What you write sounds exactly what you'd get with JRE and Python which worked ever since the Win9x days. My questions are about the differences that make this necessary.
Microsoft is moving to same security model as Android and iOS where individual applications request (and can be denied) permissions to do things. One example is triggering desktop notifications. If you get a notification you can see exactly which application sent it and then prevent that application from ever sending you another one.
What you get with JRE and Python in the Win9x days is that the executable is "java.exe" or "python.exe" which isn't helpful when the actual application is what is being run by these programs.

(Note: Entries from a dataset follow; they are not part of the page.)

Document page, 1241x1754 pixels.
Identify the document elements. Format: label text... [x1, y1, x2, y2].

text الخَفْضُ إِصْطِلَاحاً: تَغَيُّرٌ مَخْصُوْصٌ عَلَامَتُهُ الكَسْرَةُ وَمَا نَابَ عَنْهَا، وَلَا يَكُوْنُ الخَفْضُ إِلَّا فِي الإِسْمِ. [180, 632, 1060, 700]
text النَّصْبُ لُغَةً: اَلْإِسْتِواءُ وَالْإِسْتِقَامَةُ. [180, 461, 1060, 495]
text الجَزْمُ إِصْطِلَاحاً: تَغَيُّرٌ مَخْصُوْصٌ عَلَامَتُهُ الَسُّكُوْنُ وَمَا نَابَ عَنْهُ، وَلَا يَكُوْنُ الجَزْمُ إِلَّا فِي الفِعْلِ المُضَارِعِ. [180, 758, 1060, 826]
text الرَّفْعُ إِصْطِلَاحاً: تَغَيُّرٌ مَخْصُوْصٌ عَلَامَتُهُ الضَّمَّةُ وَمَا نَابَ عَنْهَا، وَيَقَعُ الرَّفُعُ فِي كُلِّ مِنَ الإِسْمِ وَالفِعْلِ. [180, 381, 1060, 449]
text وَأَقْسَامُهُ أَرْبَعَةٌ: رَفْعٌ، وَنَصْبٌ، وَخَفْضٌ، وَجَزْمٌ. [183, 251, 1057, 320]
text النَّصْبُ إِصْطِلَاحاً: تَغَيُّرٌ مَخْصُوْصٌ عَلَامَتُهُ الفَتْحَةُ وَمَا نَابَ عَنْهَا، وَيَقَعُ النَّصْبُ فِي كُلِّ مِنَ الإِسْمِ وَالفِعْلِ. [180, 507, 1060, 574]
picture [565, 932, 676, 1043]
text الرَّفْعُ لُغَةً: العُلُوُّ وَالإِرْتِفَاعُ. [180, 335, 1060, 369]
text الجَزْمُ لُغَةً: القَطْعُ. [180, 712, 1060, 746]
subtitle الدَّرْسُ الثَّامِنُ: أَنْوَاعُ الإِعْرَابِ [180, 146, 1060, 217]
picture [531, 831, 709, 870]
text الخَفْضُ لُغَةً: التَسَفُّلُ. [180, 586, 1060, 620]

Granting a permission to python.exe is not what you intend when you're wanting a notification from helloworld.py.
That would easily be solved with an API call that says "Hey, i'm helloworld.py". It wouldn't solve the sandboxing stuff, but TBH i do not see that working for desktop applications (in that the sandboxing wont be mandatory for backwards compatibility - the main reason people keep using Windows - and most desktop applications wont bother restricting themselves).
The whole effort reminds me of W3C doubling down on XHTML despite everyone else ignoring it (and it isn't like XHTML wasn't nice on paper, but real world has other concerns beyond doing some things the theoretically "right way").
> That would easily be solved with an API call that says "Hey, i'm helloworld.py".
That's what this is! "Hey, I'm helloworld.py and I'm a Python application". Just an API call isn't going to work because every application is potentially hostile.
Windows 10X is sandboxing Win32 application through a virtualization layer.
Win9x didn't have the app store with a sandbox, one click to install, and auto-updates. If you installed a Python or a Java app without having the corresponding runtime, it just didn't work. If you had the runtime installed - which had to be done separately - and then later the user tried to uninstall them, they wouldn't get any warnings, but all apps relying on them would be broken. Not to mention versioning.